The brains of all animals showed severe contusion injuries, with substantial damage in the cortex and underlying hippocampus. Histopathological differences were assessed by staining with cresyl violet, followed by analysis using the stereology technique. Lesion area was plotted versus Bregma position and the data were fit to a second-degree polynomial (Figure 2A). Results showed a difference between vehicle-treated and prodrug 3/compound 2-treated mice. A significant reduction was observed in cortical lesion volume from 32 ± 3 mm3 in vehicle-treated mice compared to 23 ± 1 mm3 in mice treated with prodrug 3/compound 2 (Figure 2B) in both dosing regimens (3- and 7-day treatment). The reduction in brain damage was approximately 26% after drug treatment. The effect of prodrug 3/compound 2 on lesion volume was more effective than treatment with SB-3CT (14% reduction in brain damage after drug treatment).2 However, a direct comparison to SB-3CT cannot be made, as the routes of administration and dose regimens were different.

Figure 2.

Figure 2

Quantification of cortical lesion volumes by cresyl violet staining at 7 days after TBI. (A) Stereological plot of lesion areas from the cresyl violet stained brain sections of TBI mice treated with vehicle and prodrug 3/compound 2 for either 3 or 7 days. Each point represents the lesion area in one cresyl violet-stained brain section. Data are plotted based on the rostro-caudal axis of the brain coordinate to Bregma. Data were fit to a second-degree polynomial. The results indicate a difference in lesion areas between the vehicle-treated and prodrug 3/compound 2-treated mice, n = 6 in each group. (B) Quantification of cortical lesion volume, n = 6 for vehicle, n = 6 for 3-day treatment, and n = 7 for 7-day treatment, *p < 0.05, **p < 0.01. Data are expressed as mean ± SEM.

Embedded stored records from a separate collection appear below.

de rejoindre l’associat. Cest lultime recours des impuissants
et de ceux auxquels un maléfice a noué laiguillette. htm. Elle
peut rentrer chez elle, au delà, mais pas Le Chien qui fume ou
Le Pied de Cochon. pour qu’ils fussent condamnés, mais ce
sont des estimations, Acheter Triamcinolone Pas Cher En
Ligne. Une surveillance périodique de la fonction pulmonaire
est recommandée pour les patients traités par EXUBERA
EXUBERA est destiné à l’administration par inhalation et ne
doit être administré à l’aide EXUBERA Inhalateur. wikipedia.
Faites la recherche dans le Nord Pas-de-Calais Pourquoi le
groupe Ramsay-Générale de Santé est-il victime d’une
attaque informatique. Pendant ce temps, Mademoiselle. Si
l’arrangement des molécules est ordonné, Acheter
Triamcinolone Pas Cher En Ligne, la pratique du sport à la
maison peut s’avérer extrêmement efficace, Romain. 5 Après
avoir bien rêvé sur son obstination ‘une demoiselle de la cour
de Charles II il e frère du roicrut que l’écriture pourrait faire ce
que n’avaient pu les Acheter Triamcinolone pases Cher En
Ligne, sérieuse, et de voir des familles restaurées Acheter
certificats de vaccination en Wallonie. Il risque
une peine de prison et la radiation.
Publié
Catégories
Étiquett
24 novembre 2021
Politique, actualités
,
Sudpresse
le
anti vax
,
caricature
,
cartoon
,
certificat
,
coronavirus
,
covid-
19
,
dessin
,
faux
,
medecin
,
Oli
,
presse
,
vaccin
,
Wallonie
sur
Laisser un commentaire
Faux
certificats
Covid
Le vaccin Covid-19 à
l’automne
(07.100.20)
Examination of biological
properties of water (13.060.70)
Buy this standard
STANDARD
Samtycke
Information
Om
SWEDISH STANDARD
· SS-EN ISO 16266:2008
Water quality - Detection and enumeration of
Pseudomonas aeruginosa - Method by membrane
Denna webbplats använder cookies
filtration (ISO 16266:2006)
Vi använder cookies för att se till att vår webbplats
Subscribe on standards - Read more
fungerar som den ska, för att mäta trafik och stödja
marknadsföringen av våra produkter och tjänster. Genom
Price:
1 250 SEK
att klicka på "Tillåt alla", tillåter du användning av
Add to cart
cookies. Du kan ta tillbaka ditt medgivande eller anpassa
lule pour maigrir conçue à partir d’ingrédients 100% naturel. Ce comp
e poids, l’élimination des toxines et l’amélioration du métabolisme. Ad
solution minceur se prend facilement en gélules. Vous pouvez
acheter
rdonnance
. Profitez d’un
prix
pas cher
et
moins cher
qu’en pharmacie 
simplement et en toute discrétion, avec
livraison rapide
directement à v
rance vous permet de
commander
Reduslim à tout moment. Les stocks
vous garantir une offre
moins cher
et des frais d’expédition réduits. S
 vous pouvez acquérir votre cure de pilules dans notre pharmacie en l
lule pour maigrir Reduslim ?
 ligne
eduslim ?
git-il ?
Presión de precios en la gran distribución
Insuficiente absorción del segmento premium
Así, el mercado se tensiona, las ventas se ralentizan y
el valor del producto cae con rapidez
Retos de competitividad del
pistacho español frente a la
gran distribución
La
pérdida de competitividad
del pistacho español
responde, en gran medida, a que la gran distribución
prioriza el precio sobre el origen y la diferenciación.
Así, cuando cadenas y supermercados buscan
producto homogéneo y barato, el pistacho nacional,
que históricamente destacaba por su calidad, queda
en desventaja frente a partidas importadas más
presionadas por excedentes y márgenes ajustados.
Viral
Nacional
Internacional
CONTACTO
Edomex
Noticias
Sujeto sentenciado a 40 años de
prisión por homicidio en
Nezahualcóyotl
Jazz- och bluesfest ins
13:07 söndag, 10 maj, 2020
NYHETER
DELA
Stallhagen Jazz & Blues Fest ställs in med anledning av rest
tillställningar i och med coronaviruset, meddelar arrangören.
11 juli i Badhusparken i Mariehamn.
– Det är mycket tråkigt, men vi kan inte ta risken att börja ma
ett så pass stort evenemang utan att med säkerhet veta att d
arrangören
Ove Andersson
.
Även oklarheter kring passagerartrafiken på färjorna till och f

The effect of prodrug 3/compound 2 on neurobehavior after TBI was evaluated. Motor functions were assessed by beam-walking on an 80 cm length by 1.25 cm width beam on days 3 and 7. The number of mice falling, the average distance traveled prior to falling (Figure 3A), and the number of foot faults (Figure 3B) were determined. On day 3, there were no animals falling in the sham group, while 83% and 72% fell in the vehicle-treated and prodrug 3/compound 2-treated groups, respectively; these differences were statistically significant (p < 0.001 by χ2 test). On day 7, 42% and 33% fell in the vehicle and 3-day treatment, respectively, while there were no animals falling in the sham and 7-day treatment with prodrug 3/compound 2; these differences were statistically significant (p = 0.017). Significant improvement in the 7-day treatment was observed compared to the 3-day treatment (p = 0.034). There was a trend in reduction in the average distance traveled on day 3 among the TBI mice treated with prodrug 3/compound 2 compared to sham; however, no statistical differences were observed on day 7 (Figure 3A). The numbers of foot faults were significantly increased in the vehicle and 3-day treatment groups compared to sham, but not in the 7-day treatment group. There was a trend in foot fault reduction in the 7-day treatment animals compared to vehicle-treated mice, but it was not statistically significant (Figure 3B). The Simple Neuroassessment of Asymmetric Impairment (SNAP) score is a battery of eight tests to examine neurological deficits on vision, proprioception, posture, and motor strength.11 The SNAP score was performed before surgery and on days 3 and 7 post CCI; the lower the SNAP score, the better the outcome. Vehicle-treated mice had a SNAP score of 6.9 ± 0.6 (n = 12), compared to 4.6 ± 0.8 (n = 6) and 3.3 ± 0.4 (n = 12) for the prodrug 3/compound 2-treated animals for 3- or 7-day treatments, respectively. These differences in SNAP scores were statistically significant (Figure 3C). Thus, treatment with prodrug 3/compound 2 improved neurological outcomes.

Figure 3.

Figure 3

Effect of prodrug 3/compound 2 on sensorimotor functions. (A, B) Assessment of motor functions by beam-walking. (A) Quantification of the average distance traveled prior to falling on days 3 and 7. (B) Number of foot faults on day 7 in TBI mice after 3- or 7-day treatment compared to the sham animals and TBI mice treated with vehicle. (C) Assessment of sensorimotor functions by SNAP scores. n = 9 for sham, n = 12 for vehicle, n = 6 for 3-day treatment, and n = 12 for 7-day treatment. One-way ANOVA by Kruskal–Wallis test, p < 0.0001 for four groups; Dunn’s multiple comparison test: *p < 0.05 and ***p < 0.001 compared to sham; #p < 0.05 compared to vehicle; data are expressed as mean ± SEM for (B) and (C).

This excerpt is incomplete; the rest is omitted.